■ **Excerpt to read**:
* * * * *

Equally important is how time is represented. Assessment periods, time horizons, and product lifespans must all be factored, or results can become misleading. A credible approach should not prescribe one “correct” horizon but instead capture the full set of flows and then allow results to be viewed through different TODs, depending on the purpose – policy, procurement, or design. Time horizons are not scientific truths but modeling choices that reflect social and policy priorities, and transparency about those choices is essential.

What stands out most is that many of these methods lead to similar conclusions, even if their framing differs. The real uncertainties lie not in the equations themselves but in the parts of the feedstock life cycle that remain unaccounted for. Addressing those missing flows is more important than refining formulas that already point in the same direction. The next section explores what is still missing from both static and dynamic approaches and how those gaps can be addressed.

3.4 What’s missing from both static and dynamic LCA

3.4.1 Inventory flow completeness

To understand the true climate impact of a product (and by extension, a building), the full story of carbon flows needs to be captured from beginning to end. Many LCAs apply cut-offs that ignore emissions occurring outside the defined time horizon, but similar omissions occur before the product stage, when not all harvested biomass is carried through to the product system. Although standards require all relevant flows to be included, this is not always enforced in practice Reference 14. Upstream losses such as timber slash and other feedstock waste can release significant amounts of CO₂ before the usable biomass enters the LCA boundary. Starting the accounting boundary further upstream would help capture these losses and provide a more complete picture of each material’s carbon cycle.

* * * * *

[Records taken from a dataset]

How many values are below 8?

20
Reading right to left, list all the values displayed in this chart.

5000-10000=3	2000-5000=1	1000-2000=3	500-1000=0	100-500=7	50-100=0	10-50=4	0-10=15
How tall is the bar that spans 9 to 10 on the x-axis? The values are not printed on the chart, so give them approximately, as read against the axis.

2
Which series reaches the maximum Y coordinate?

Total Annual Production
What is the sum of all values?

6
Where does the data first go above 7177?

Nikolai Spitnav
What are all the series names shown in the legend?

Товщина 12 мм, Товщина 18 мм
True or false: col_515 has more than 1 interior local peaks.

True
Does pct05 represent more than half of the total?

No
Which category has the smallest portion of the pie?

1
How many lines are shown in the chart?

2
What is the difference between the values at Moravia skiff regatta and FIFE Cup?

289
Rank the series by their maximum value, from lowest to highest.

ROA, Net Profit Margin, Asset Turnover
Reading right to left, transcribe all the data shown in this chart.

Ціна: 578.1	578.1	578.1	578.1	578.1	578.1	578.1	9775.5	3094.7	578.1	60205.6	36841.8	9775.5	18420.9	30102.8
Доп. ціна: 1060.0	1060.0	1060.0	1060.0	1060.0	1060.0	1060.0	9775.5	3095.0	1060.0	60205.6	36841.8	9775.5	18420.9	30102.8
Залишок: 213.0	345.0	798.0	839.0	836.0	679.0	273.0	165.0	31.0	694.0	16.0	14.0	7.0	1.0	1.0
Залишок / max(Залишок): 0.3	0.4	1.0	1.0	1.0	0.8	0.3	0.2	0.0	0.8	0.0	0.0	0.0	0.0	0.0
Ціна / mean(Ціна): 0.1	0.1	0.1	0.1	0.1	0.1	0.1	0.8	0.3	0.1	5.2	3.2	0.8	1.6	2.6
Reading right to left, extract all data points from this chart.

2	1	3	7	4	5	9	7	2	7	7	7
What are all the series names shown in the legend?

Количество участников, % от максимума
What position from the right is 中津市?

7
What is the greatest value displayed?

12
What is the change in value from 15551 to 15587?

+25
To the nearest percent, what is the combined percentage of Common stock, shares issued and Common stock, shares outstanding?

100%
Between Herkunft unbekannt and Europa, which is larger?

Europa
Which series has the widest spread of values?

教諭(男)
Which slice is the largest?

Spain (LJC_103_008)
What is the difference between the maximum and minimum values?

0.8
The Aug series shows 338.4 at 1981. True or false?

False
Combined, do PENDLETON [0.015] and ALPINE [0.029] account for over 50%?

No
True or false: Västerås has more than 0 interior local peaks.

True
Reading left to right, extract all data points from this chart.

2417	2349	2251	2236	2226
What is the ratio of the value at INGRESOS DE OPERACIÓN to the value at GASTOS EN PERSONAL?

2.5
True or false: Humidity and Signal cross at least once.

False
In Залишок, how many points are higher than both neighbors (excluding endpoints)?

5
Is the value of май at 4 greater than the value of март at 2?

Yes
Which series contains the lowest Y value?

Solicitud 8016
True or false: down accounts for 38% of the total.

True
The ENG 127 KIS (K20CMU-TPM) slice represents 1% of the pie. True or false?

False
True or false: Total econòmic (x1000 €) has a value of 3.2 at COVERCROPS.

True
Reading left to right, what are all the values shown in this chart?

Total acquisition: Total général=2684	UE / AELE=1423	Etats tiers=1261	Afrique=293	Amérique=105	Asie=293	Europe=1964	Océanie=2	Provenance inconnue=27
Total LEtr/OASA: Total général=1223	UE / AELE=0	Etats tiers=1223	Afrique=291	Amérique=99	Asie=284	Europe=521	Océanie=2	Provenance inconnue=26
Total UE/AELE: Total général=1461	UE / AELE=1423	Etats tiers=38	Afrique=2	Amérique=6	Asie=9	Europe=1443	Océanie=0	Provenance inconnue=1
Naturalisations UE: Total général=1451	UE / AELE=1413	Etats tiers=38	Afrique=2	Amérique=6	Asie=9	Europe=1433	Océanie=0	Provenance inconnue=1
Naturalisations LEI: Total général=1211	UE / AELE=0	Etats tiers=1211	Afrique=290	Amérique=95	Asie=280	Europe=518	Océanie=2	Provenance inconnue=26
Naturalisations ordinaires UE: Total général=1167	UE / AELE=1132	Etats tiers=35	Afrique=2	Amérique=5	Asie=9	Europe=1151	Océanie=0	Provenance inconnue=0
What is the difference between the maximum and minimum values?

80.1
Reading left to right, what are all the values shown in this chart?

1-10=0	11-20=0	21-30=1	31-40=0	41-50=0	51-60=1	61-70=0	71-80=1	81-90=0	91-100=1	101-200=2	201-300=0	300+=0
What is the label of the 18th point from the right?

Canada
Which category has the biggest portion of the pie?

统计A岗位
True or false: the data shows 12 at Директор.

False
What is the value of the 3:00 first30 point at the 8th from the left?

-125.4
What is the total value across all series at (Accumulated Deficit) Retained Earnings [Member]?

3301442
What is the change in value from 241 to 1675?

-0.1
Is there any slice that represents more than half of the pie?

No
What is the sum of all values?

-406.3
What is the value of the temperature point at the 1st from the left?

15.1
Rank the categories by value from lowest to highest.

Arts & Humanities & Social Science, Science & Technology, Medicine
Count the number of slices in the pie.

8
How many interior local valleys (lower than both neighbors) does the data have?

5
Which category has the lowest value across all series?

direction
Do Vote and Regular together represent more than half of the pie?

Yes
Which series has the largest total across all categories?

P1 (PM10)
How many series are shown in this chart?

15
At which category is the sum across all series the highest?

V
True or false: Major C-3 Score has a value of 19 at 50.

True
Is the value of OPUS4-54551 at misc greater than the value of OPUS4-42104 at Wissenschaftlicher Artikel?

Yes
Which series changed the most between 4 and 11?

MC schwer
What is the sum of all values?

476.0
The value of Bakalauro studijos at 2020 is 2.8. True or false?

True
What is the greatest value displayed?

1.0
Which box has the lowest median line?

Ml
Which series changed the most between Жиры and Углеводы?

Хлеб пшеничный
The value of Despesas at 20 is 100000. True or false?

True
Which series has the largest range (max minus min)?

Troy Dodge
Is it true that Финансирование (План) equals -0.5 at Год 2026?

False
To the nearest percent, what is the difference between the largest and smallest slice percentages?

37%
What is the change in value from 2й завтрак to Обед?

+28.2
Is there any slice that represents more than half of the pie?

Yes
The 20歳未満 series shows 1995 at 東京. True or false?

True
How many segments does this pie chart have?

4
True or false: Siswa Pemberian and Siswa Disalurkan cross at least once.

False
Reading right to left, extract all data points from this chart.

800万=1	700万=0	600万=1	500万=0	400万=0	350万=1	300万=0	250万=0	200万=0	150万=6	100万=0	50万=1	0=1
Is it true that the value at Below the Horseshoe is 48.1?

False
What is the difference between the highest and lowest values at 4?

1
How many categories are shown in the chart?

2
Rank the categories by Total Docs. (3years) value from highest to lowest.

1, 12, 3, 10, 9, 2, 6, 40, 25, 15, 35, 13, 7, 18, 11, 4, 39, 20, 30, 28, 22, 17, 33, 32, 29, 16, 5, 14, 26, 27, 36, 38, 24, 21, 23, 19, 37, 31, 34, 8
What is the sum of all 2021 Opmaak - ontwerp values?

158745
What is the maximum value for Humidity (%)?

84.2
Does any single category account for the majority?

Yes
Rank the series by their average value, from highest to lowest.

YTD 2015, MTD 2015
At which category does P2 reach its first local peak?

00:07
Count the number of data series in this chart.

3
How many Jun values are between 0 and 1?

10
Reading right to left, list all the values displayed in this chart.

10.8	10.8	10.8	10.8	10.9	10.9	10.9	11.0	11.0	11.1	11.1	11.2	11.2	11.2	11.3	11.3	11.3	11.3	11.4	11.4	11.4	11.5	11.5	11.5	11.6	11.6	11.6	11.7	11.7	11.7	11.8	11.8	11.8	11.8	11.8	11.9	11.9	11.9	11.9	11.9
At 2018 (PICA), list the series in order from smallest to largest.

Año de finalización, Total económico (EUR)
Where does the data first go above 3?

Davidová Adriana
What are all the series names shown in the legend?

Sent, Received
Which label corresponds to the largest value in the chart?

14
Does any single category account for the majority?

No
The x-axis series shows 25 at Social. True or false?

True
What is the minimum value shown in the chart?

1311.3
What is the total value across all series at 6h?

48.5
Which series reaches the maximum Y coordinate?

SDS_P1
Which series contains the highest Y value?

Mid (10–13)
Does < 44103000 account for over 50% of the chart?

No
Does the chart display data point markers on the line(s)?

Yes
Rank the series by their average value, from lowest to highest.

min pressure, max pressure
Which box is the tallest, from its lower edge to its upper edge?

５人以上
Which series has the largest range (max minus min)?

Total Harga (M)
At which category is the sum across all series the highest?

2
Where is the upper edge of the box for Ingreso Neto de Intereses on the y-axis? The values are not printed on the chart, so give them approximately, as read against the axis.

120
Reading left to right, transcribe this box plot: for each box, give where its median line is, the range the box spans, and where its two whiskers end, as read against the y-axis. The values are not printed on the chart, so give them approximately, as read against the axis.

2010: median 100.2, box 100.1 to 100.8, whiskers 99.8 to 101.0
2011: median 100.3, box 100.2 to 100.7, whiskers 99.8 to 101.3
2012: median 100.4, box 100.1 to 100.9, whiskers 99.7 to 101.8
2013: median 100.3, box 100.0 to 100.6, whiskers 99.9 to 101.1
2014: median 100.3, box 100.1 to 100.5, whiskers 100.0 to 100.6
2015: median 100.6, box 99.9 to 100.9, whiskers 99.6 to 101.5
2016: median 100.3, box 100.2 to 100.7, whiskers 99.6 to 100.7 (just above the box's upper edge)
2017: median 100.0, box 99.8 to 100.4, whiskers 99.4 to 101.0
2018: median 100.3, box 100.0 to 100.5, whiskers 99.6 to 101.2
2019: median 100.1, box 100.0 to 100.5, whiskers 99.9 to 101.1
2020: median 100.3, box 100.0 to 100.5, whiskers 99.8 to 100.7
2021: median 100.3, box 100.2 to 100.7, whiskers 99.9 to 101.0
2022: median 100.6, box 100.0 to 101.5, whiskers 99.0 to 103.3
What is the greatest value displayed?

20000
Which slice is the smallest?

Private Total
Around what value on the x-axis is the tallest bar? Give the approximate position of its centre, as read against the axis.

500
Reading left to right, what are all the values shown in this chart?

* * * * *

■ **Task requirements**:
A. Condense the paragraph in the carbon accounting excerpt that begins "To understand the true climate impact" into a bulleted list that keeps its main facts.
B. According to the carbon accounting excerpt, where do the real uncertainties lie?
C. Carry on with the carbon accounting excerpt from the point where it stops.
These records were taken from a separate source.

■ **Written answers**:
A.
- Capturing the true climate impact of a product, and by extension a building, requires tracking carbon flows from beginning to end.
- Many LCAs apply cut-offs that ignore emissions occurring outside the defined time horizon.
- Similar omissions happen before the product stage, when not all harvested biomass is carried through to the product system.
- Standards require all relevant flows to be included, but this is not always enforced in practice.
- Upstream losses such as timber slash and other feedstock waste can release significant CO₂ before usable biomass enters the LCA boundary.
- Starting the accounting boundary further upstream would capture these losses and give a more complete picture of each material's carbon cycle.

B. They lie in the parts of the feedstock life cycle that remain unaccounted for, not in the equations themselves.

C.
Not all feedstocks present the same challenge. Agricultural residues and byproducts, such as straw, would have released all their carbon back to the atmosphere shortly after harvest. Incorporating these materials into building products transforms what would otherwise decompose or be burned into a period of measurable carbon storage. These short-cycle materials are far simpler to account for than long-rotation systems because the carbon flows are largely confined to the product module itself.

By contrast, wood products illustrate how complex incomplete accounting can become. About half of a tree’s dry weight is carbon, yet a large portion of that stored carbon never makes it into products Reference 1 . Significant amounts of slash (branches, bark, tops, and roots) remain in the forest, where they are often burned or left to decompose. To get a pile of dimensional lumber out of a round tree, a large portion of the original biomass is lost. Studies suggest that close to half of the harvested forest biomass is left behind, wasted or incinerated during harvest and processing (Corgan, 2022), meaning a substantial share of the tree’s carbon is released to the atmosphere before products even reach the building. Yet not all of these losses are accounted for in product LCAs or EPDs.

Diagram illustrating relationship between carbon storage and carbon emissions during plant growth and harvest phases. It features a downward sloping green line labeled "Growth" indicating increasing carbon storage, a horizontal line labeled "Harvest" with an arrow pointing upward to "Harvest Losses (slash, root mass, etc.)" representing carbon emissions, and small plant and car icons symbolizing carbon cycle elements.
Figure 7: This illustration demonstrates one example of biogenic carbon flows that are not captured within the product stage of LCA and are overlooked in all of the dynamic accounting methods examined in this report. The example of “slash” from forestry operations indicates that 25% of the volume of timber cut down to make a product becomes an emission. Such a factor would alter the results of a dynamic assessment.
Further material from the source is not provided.